A new study of more than 1,600 inactive older men and women has found that those who became active over the course of the 2.6-year study were far less likely to lose their ability to walk without assistance. This is perhaps the single most important factor in whether vulnerable older people can maintain their independence.
The Life Interventions and Independence for Elders (LIFE) trial included 1,635 sedentary men and women aged 70-89 who were at risk of disability because of factors such as poor mobility, decreased muscle tone and poor cardiovascular health. They were randomly assigned to a program of structured, moderate-intensity physical activity or to a health education program focused on topics related to successful aging. Participants were of diverse backgrounds and lived in urban, suburban and rural areas throughout the country.
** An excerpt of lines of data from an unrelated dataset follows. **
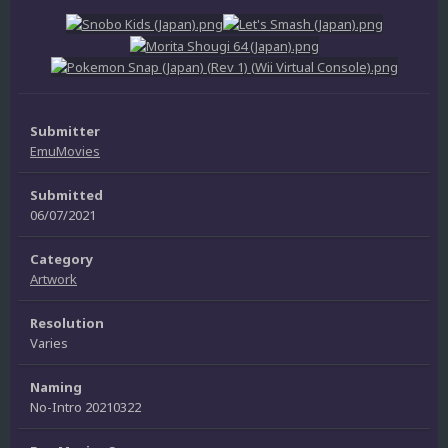
Submitter
EmuMovies
Submitted
06/07/2021
Category
Artwork
Resolution
Varies
Naming
No-Intro 20210322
Older people who lose their mobility have higher rates of disease, disability, and death. Although there is a lot of research on the benefits of regular physical activity for populations including the elderly, none has found a specific intervention to prevent disability from immobility.
In the LIFE study, researchers found that a “regular, balanced, and moderate physical activity program followed for an average of 2.6 years reduced the risk of major mobility disability by 18 percent” in an elderly group who previously did not exercise, according to materials issued by the National Institutes of Health’s National Institute on Aging (NIA). The NIH supported and funded the study.
The exercise program consisted of aerobic, resistance, and flexibility training. The results were that participants who received the exercise program were better able to maintain their ability to walk without assistance for 400 meters, or about a quarter of a mile, which was the primary measure of the study.
“We are gratified by these findings,” said Richard J. Hodes, M.D., director of the NIA, which was the primary sponsor of the trial. “They show that participating in a specific, balanced program of aerobic, resistance, and flexibility training activities can have substantial positive benefits for reducing risk of mobility disability. These are actionable results that can be applied today to make a difference for many frail older people and their families.”
Participation in the study averaged 2.6 years. The physical activity group of 818 people gradually worked up to the goal of 150 minutes of weekly activity, including 30 minutes of brisk walking, 10 minutes of lower extremity strength training, 10 minutes of balance training, and large muscle flexibility exercises. Their programs took place at a clinic twice a week and at home three or four times a week.
The 817 people in the comparison group participated in weekly health education workshops for the first 26 weeks, followed by monthly sessions thereafter. They also performed five to 10 minutes of upper body stretching and flexibility exercises in each session. Participants in both groups were assessed every six months at clinic visits.
Adherence to the program was measured by attendance at sessions and by questionnaires in which participants recorded the number of hours per week that they were physically active. In addition, participants’ activity was recorded for one week during each year of the trial through an accelerometer, a small belt device that measures physical activity.
“At the beginning of this trial, all the participants were at high risk for mobility disability,” said Evan Hadley, M.D., director of the NIA Division of Geriatrics and Clinical Gerontology. “At the start, they were able to walk about a quarter of a mile without a cane, walker, or help of another person. But they did have sedentary lifestyles and low scores on some standard physical tests that measure risk for disability. The study shows it is never too late for exercise to have a positive effect for a significant portion of frail older people.”
A previous national exercise and physical activity campaign launched in 2011 by NIA, “Go4Life,” showed similar results as the LIFE study, which found that older people at risk of disability also gain physical benefits from regular exercise.
In 2011, NIA launched Go4Life, a national exercise and physical activity campaign, based on benefits of exercise (especially walking) for adults age 50 and older. The LIFE study adds to that evidence with findings that older people vulnerable to disability can also be included among those who could reap rewards from regular physical activity.